MUMBAI • Deploying artificial reefs made of concrete to protect and restore a sinking island off India's south-east coast has proved so successful that national funds will be used to pay for other similar reefs, a state environment director said yesterday.
Tamil Nadu's Mr H. Malleshappa said the reefs, installed in 2015, helped "save" Vaan Island and regenerate biodiversity in the Gulf of Mannar even as warmer temperatures prompted rising sea waters that threaten ecologies and livelihoods.
Vaan Island is one of 21 uninhabited islands in the Gulf of Mannar between India and Sri Lanka which was declared Asia's first marine biosphere reserve in 1989.
Mr Malleshappa said the project had proved so successful that more such reefs will now be placed in other degraded areas to also boost fish stocks and help fishermen.
"The primary aim was to protect Vaan Island from further erosion and submergence," he said.
"The other objectives were restoration of the island, conservation of biodiversity including the coral reefs, and enhancement of fishery production, thereby ensuring a sustained livelihood for fisherfolk," he added.

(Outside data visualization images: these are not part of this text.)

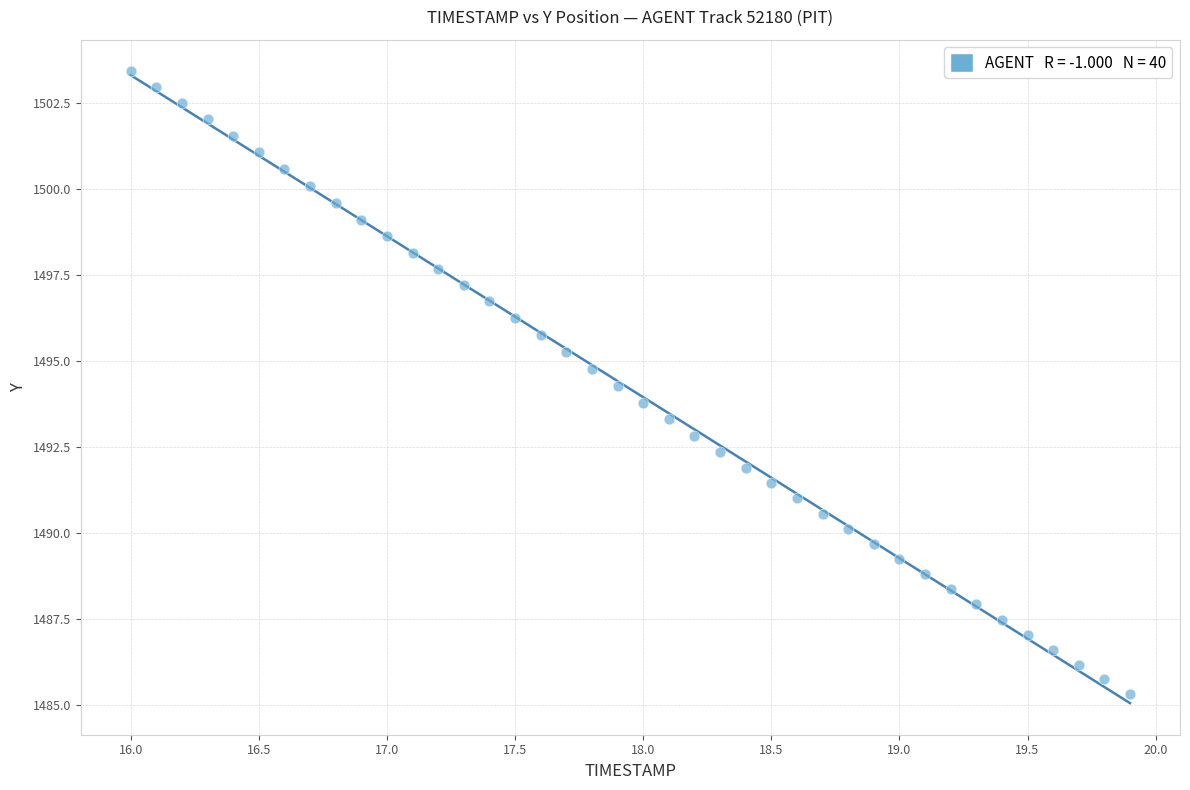

What is the range of X values (max minus min)?

3.9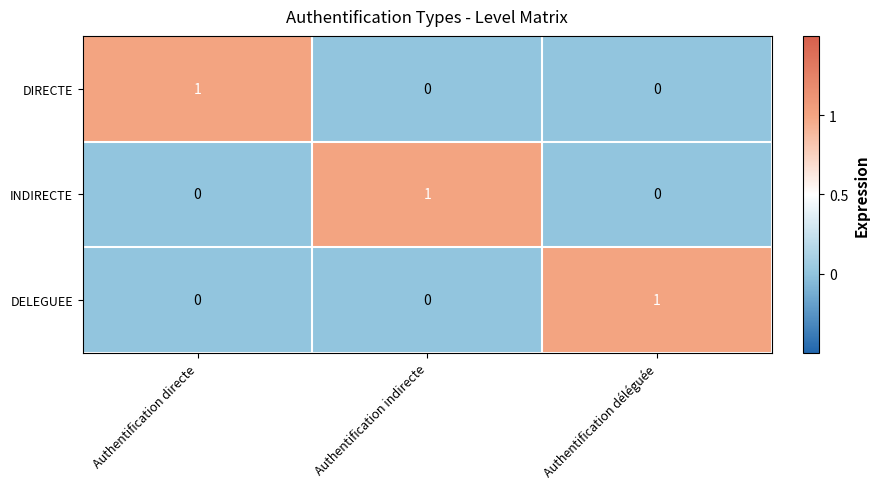

How many DELEGUEE values are between 0 and 1?

3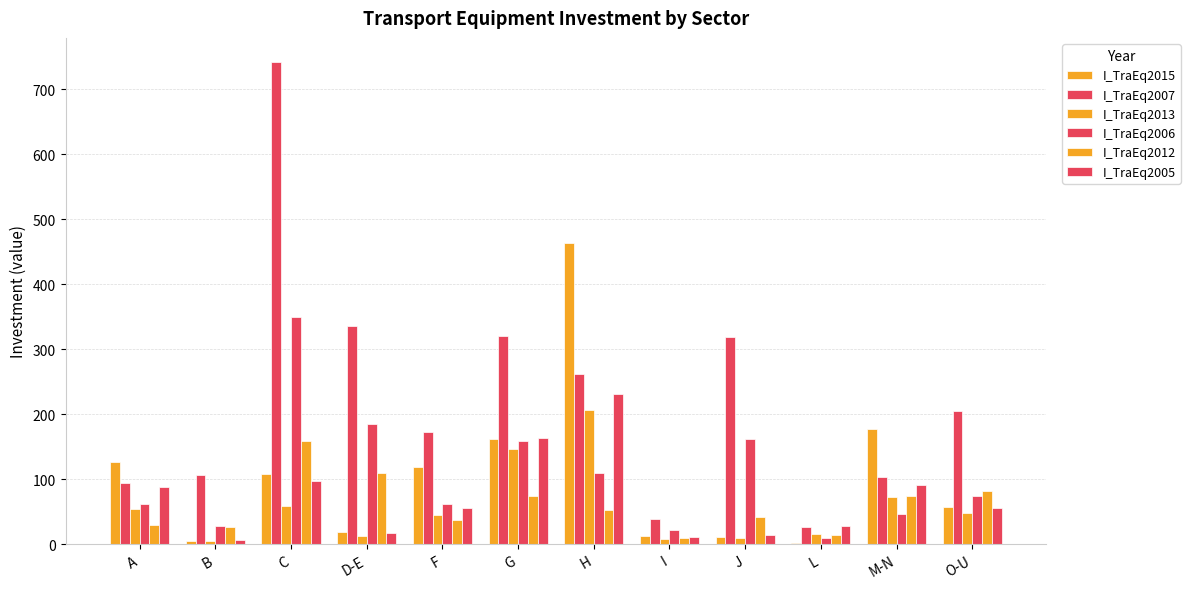

What is the spread (max minus min) of values at I?

31.3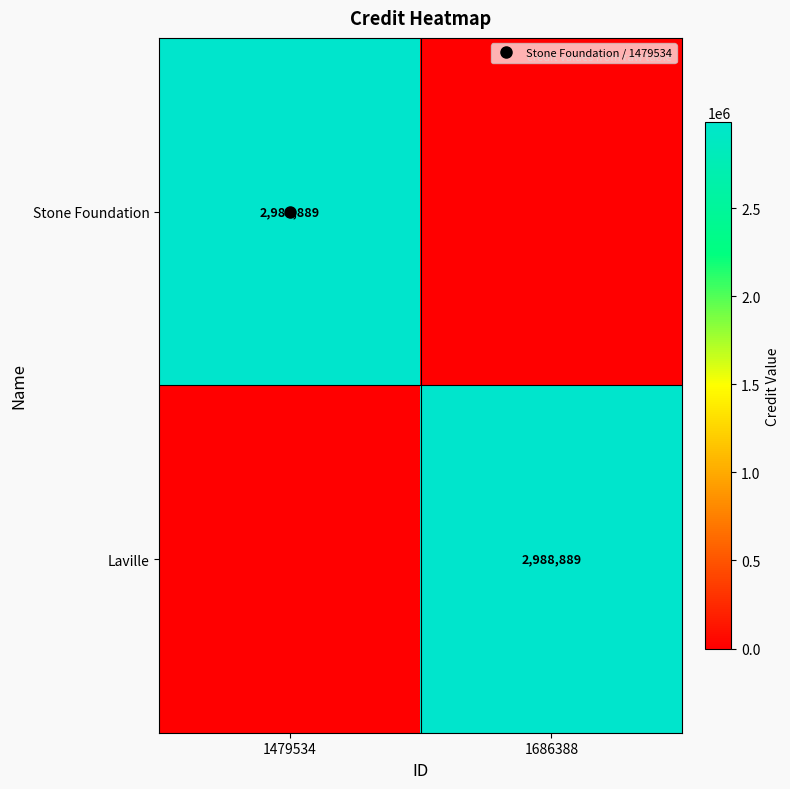

What is the sum of all Stone Foundation values?

2988889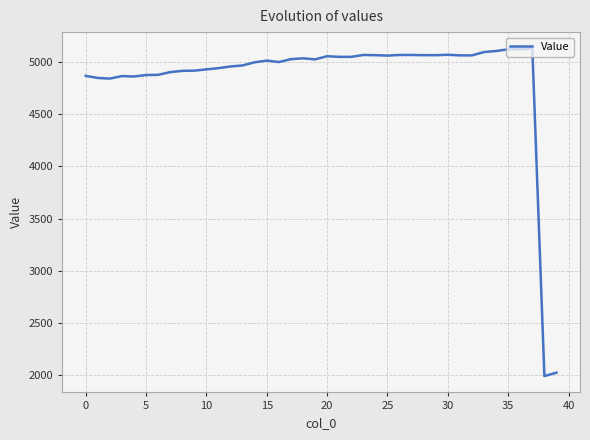

What is the minimum value shown in the chart?

1993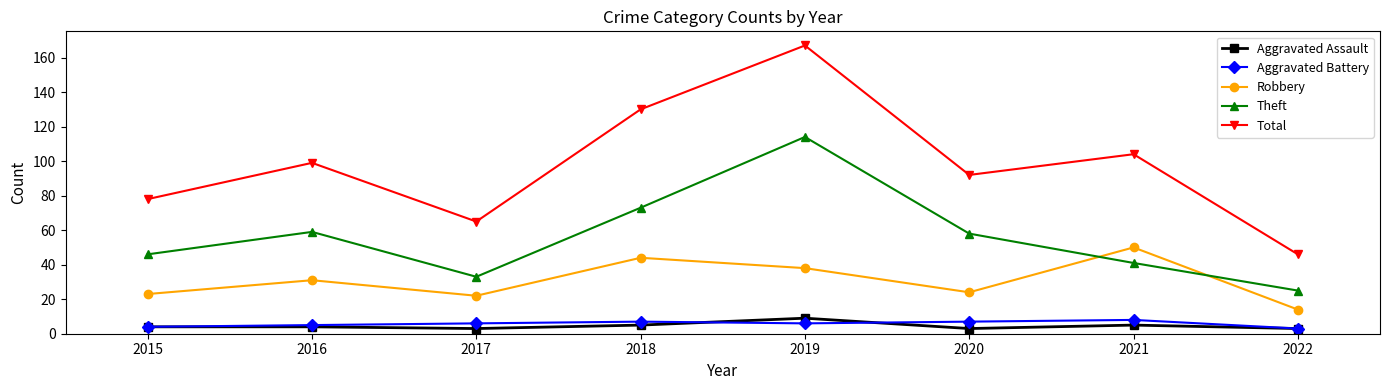

True or false: Robbery and Aggravated Battery cross at least once.

False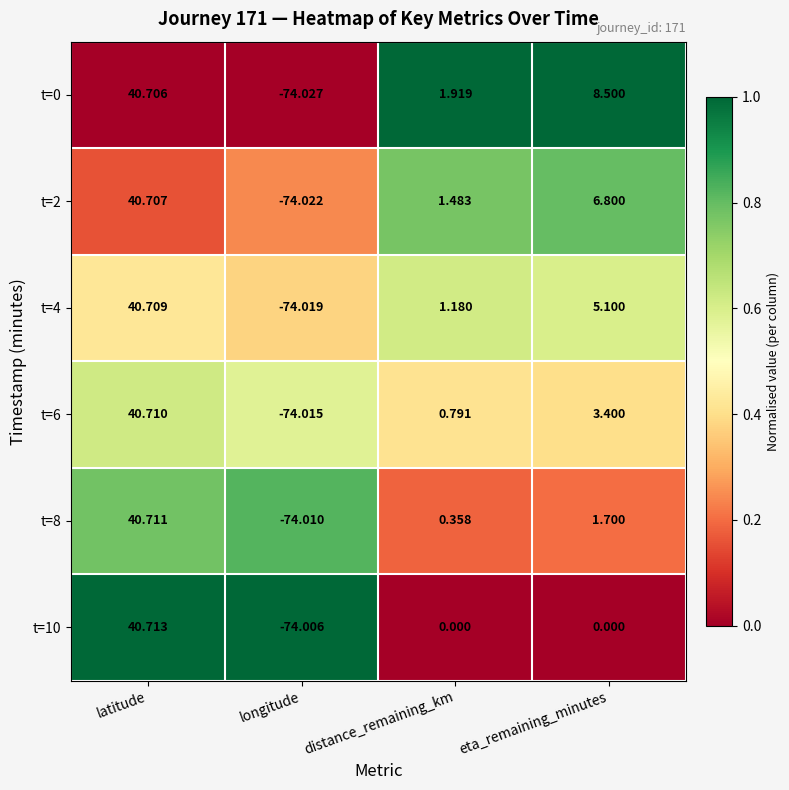

At which category does the chart reach its minimum across all series?

longitude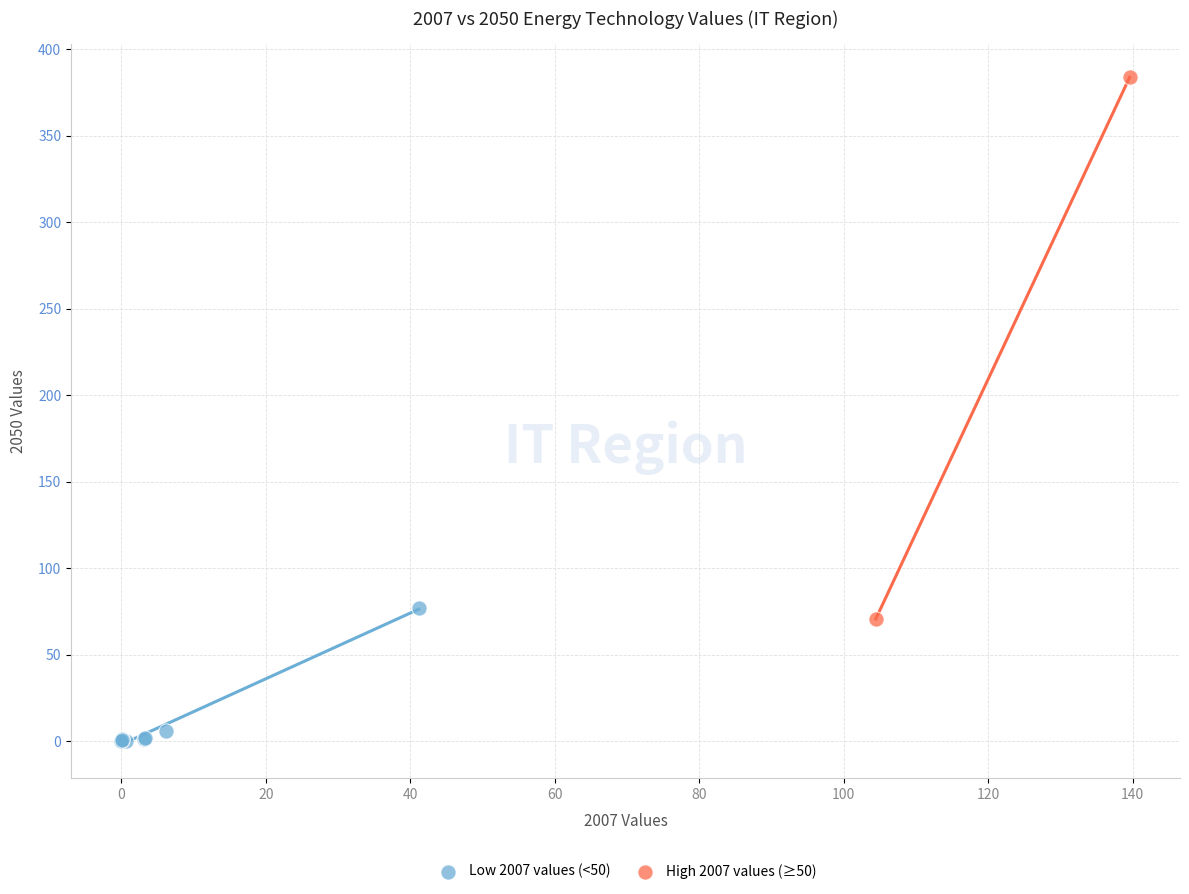

Which series reaches the minimum Y coordinate?

Low 2007 values (<50)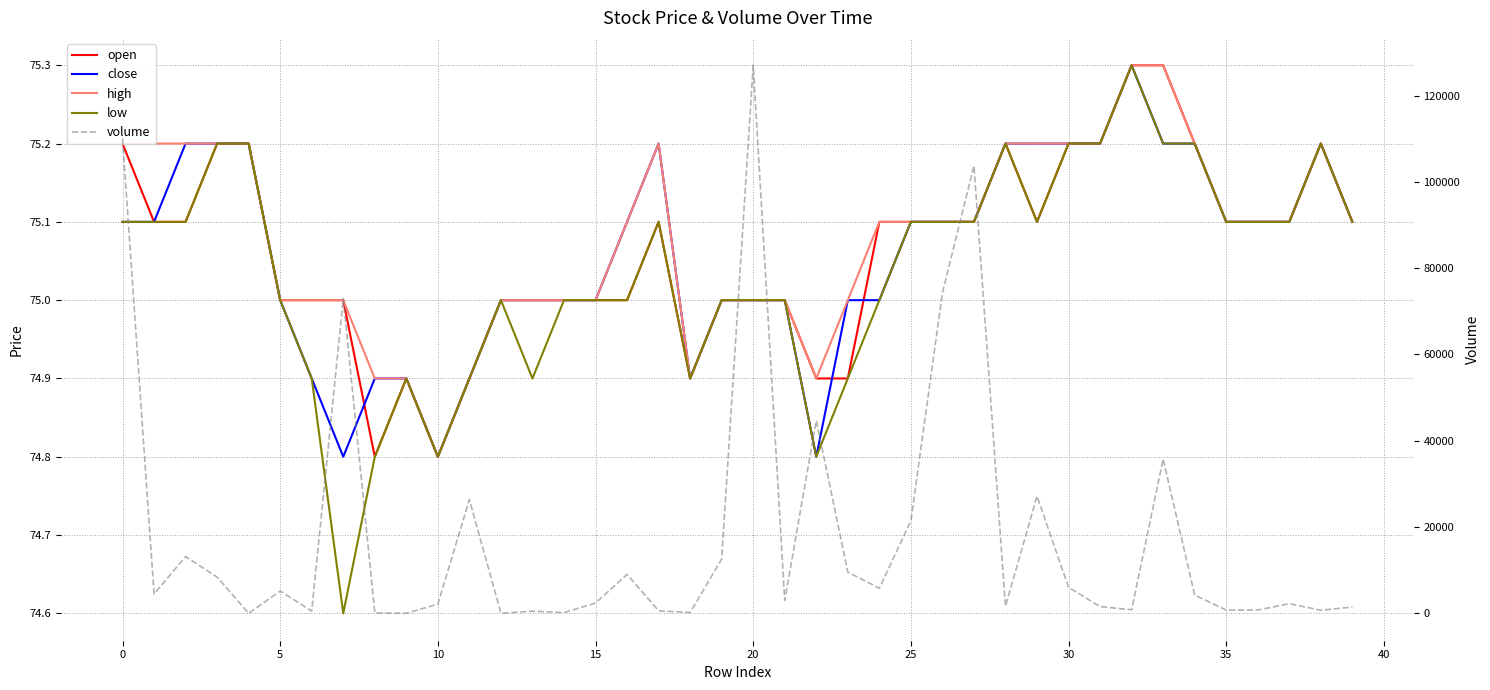

The volume series shows 6042.0 at 30. True or false?

True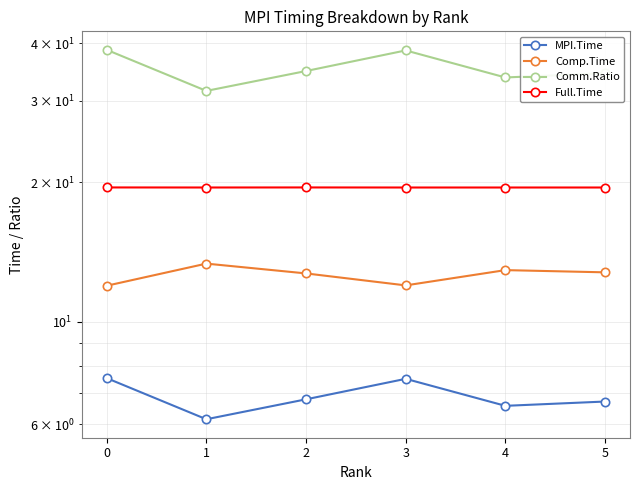

What is the value of the Full.Time point at the 4th from the left?

19.5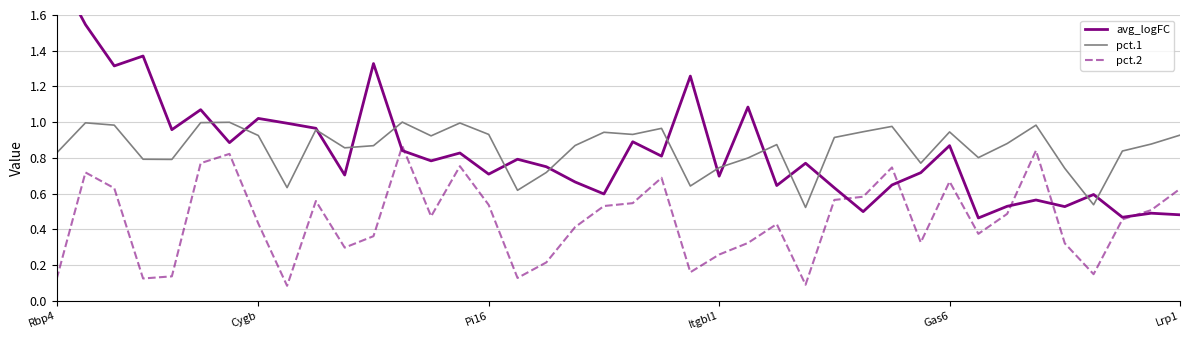

True or false: pct.2 and pct.1 cross at least once.

False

More than 150,000 fishermen depend on the marine national park and its buffer zone of 10,500 sq km for their livelihoods.
But coral mining and over-fishing led to the erosion and submergence of two of the 21 islands, Poovarasanpatti and Vilanguchalli.
Vaan Island had shrunk to a tenth of its original size, to less than 2 ha, Mr Malleshappa said.
The concrete reefs helped prevent further erosion and led to an increase in Vaan Island's surface area. Several types of coral have regenerated and more fish are now seen, he said.
"The project will have the long-term benefit of making the entire ecosystem resilient to climate change impacts," Mr Malleshappa said.